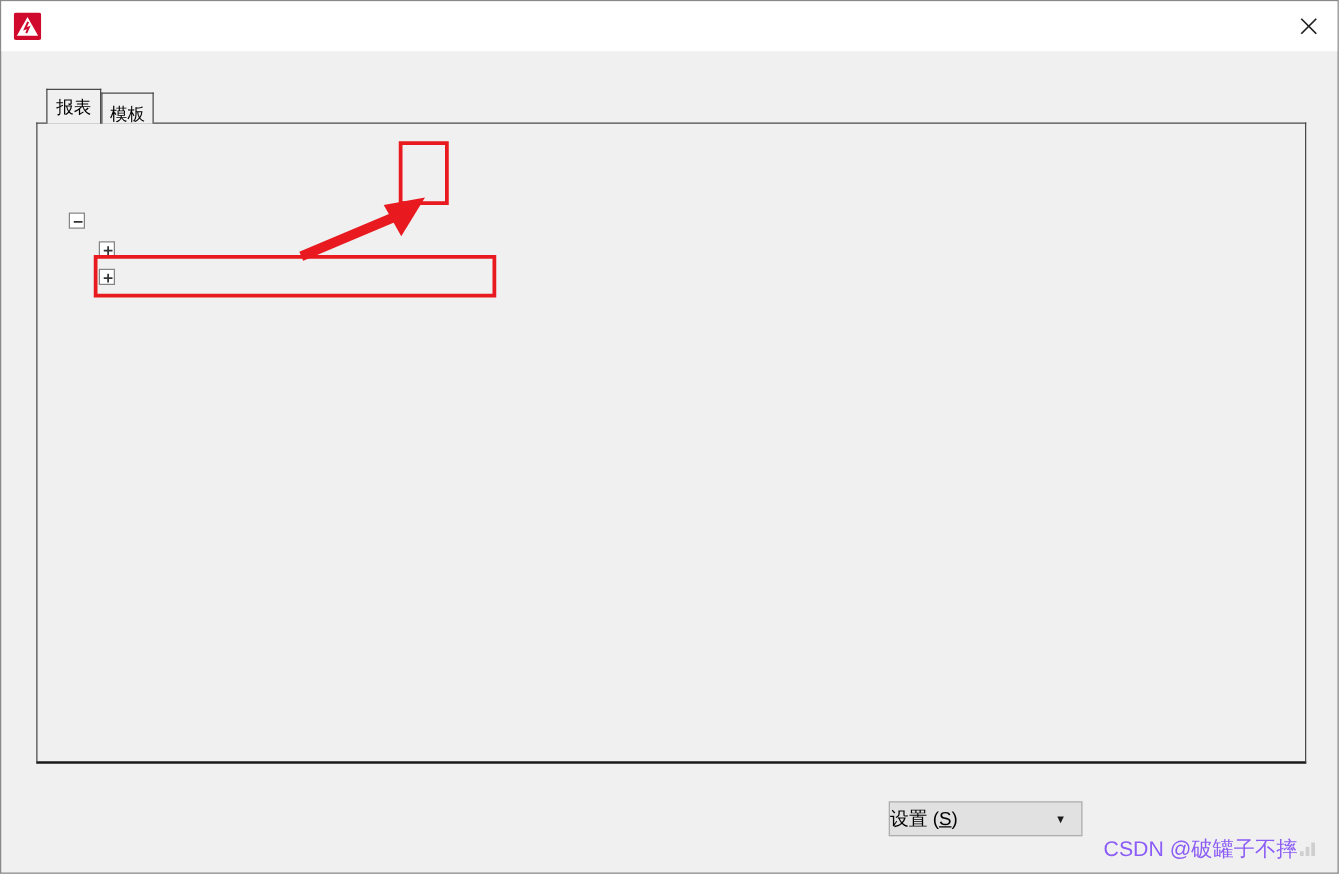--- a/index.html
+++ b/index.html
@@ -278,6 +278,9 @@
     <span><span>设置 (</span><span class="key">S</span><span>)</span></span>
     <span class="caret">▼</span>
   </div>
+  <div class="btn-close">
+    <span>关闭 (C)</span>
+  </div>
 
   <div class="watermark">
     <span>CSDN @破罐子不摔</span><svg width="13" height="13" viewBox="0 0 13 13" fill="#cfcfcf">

· · ·

Filter the data, keeping only the lines that contain "class".

= RESULT BELOW =
     <span><span>设置 (</span><span class="key">S</span><span>)</span></span>
     <span class="caret">▼</span>
+  <div class="btn-close">
   <div class="watermark">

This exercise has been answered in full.